Bank of England Governor Mervyn King.

The pound pared its decline against the dollar after the minutes and the gross-domestic-product data. It traded at $1.5574 as of 9:58 a.m. in London, down 0.3 percent from yesterday. The yield on the two-year government bond was little changed at 0.44 percent.

Considerable Risks

Officials noted “uncertainties” related to the euro-area debt crisis, the pace of the U.K. recovery in the second half of 2012 and the outlook for inflation.

“There remained considerable risks to the downside from the global economy,” the Monetary Policy Committee said in the minutes. Still, “the committee agreed that there had been some positive developments over the month that had moderated some of the more serious near-term downside risks.”

The Bank of England noted the impact of the European Central Bank’s three-year loans in December, which it said had eased the “immediate risk of a more severe dislocation in the euro area arising from banking-sector difficulties.” Nevertheless, in the U.K. there was “little to alter the view that output was likely to be broadly flat” in the fourth quarter of 2011 and first quarter of 2012.

The MPC also said there had been a “sequence of slightly stronger data from the rest of the world, including the U.S.”

The Federal Open Market Committee concludes a two-day policy meeting today and will release a statement at 12:30 p.m. in Washington.

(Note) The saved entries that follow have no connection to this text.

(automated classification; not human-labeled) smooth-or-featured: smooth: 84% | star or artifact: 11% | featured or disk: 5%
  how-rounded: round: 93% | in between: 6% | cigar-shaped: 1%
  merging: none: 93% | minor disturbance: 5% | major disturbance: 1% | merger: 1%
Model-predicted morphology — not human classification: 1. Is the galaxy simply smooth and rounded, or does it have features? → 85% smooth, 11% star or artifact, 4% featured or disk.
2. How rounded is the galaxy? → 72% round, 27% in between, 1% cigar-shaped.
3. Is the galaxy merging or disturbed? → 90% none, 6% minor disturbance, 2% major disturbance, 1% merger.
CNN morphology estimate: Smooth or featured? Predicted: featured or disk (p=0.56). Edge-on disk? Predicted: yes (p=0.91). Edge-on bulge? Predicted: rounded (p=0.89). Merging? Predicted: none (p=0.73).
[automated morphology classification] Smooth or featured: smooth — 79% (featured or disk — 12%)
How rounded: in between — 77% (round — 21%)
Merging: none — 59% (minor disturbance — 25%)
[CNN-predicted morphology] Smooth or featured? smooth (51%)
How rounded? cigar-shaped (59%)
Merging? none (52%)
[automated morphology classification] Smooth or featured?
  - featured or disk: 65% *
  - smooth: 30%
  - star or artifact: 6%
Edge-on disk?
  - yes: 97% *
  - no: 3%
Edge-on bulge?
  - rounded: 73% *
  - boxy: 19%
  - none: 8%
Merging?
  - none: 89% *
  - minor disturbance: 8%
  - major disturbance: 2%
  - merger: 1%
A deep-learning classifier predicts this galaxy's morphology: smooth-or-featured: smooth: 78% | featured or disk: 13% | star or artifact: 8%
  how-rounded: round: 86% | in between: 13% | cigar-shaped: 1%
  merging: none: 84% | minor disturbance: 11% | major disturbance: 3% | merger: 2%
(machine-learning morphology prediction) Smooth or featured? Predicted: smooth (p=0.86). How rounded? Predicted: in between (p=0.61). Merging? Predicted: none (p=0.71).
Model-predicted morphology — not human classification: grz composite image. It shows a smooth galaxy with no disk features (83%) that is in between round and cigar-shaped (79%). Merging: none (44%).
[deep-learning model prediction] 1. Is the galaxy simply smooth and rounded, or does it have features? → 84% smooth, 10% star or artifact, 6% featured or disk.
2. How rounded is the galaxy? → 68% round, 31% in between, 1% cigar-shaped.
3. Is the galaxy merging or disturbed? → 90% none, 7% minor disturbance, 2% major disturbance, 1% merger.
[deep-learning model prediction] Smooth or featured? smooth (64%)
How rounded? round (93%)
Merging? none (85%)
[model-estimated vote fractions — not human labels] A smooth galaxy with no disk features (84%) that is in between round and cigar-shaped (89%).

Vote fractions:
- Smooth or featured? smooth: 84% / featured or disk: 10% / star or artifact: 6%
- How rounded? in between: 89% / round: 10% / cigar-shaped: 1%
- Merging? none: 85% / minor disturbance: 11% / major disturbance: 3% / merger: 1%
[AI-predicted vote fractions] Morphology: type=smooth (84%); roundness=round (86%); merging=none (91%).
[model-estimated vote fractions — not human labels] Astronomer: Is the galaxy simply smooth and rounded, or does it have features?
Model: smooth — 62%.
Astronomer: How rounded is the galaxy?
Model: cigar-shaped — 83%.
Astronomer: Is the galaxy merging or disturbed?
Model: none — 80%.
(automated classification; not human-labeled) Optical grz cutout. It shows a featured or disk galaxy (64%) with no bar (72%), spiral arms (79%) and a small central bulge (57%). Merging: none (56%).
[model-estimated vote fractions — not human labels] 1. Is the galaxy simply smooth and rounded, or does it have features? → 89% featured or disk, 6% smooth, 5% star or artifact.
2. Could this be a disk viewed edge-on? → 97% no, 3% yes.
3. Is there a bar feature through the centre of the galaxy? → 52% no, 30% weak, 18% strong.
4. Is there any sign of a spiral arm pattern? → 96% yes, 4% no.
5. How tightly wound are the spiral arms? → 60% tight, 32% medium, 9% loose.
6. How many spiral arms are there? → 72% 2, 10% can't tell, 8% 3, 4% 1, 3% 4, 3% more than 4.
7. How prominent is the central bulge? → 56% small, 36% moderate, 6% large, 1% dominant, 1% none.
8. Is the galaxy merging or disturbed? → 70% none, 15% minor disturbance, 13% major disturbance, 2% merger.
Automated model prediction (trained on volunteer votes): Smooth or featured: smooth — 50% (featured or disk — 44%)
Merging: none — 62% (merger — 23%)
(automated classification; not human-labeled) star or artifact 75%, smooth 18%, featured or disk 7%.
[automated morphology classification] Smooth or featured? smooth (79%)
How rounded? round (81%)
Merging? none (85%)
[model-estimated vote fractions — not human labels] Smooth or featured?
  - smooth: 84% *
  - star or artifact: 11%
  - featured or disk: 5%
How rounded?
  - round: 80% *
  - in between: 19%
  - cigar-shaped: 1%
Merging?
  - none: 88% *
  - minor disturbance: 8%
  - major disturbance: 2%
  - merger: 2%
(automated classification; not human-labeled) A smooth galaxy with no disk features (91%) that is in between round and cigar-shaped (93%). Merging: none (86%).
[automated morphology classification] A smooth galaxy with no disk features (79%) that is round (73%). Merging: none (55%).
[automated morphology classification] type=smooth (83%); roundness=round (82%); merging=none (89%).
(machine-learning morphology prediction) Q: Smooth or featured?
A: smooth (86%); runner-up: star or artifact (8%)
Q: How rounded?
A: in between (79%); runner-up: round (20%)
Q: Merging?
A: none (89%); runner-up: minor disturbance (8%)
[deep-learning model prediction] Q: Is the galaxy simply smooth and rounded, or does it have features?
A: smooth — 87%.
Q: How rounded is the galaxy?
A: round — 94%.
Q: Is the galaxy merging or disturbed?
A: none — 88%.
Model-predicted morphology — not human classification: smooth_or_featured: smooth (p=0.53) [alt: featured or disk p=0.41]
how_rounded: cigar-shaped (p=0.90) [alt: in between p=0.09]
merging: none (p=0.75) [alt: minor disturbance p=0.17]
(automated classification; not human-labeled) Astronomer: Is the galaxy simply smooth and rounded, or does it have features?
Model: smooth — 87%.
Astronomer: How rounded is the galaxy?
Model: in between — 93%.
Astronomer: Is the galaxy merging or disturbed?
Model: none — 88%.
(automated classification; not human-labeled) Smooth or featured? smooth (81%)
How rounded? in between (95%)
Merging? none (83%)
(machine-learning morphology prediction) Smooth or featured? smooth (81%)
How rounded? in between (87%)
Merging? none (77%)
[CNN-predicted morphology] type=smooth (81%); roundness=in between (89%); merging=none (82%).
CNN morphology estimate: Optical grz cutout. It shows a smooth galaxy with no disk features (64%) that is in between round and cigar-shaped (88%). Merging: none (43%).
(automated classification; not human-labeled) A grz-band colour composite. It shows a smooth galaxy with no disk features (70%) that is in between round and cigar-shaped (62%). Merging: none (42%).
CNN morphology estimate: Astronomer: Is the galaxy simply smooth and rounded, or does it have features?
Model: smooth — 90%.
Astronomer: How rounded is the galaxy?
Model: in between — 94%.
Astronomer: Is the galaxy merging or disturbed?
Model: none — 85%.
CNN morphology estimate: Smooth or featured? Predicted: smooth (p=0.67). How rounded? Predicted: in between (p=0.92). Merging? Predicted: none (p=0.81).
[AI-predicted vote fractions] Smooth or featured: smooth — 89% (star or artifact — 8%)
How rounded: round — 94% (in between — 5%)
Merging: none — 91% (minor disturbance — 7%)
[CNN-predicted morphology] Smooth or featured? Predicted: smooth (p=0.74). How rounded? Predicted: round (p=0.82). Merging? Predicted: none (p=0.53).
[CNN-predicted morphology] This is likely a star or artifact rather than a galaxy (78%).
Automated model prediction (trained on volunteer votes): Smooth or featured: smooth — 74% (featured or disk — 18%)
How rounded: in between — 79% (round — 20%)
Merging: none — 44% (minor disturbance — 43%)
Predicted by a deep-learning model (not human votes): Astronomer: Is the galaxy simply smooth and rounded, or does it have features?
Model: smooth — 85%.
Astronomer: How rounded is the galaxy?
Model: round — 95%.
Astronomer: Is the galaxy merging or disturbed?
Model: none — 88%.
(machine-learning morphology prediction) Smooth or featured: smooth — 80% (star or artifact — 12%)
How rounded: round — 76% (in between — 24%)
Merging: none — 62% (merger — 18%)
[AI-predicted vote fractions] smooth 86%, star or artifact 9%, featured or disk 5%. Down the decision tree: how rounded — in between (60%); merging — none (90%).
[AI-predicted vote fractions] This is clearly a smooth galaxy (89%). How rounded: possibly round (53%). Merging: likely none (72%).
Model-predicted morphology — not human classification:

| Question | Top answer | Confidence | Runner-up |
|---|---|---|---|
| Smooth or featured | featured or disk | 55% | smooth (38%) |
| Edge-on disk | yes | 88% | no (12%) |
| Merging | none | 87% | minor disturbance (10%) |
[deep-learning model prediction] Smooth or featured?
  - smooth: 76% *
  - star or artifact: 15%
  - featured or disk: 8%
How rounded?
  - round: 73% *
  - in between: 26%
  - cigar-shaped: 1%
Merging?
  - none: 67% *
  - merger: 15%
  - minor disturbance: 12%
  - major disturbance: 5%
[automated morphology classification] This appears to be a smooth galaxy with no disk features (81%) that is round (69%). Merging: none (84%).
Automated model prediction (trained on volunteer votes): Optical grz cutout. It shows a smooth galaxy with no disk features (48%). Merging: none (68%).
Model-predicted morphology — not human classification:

The central bank will also publish forecasts from FOMC participants for the main interest rate, and Chairman Ben Bernanke plans to hold a press conference at 2:15 p.m.

Inflation Cooling

King said in a speech yesterday that with inflation easing and wage growth “subdued,” there is “scope for interest rates to remain low, and, if necessary, for further asset purchases, to prevent inflation falling below the 2 percent target.”

U.K. consumer-price growth slowed to 4.2 percent last month and the MPC forecasts that it will cool “sharply” in the coming months. The longer-term outlook for price growth is more uncertain, it said.

Some policy makers said the risks to inflation were “more finely balanced and it was less clear that inflation would fall below” the goal in the medium term. The central bank noted upside inflation risks from tensions in the Middle East, which may stoke commodity prices, as well as companies seeking to increase margins.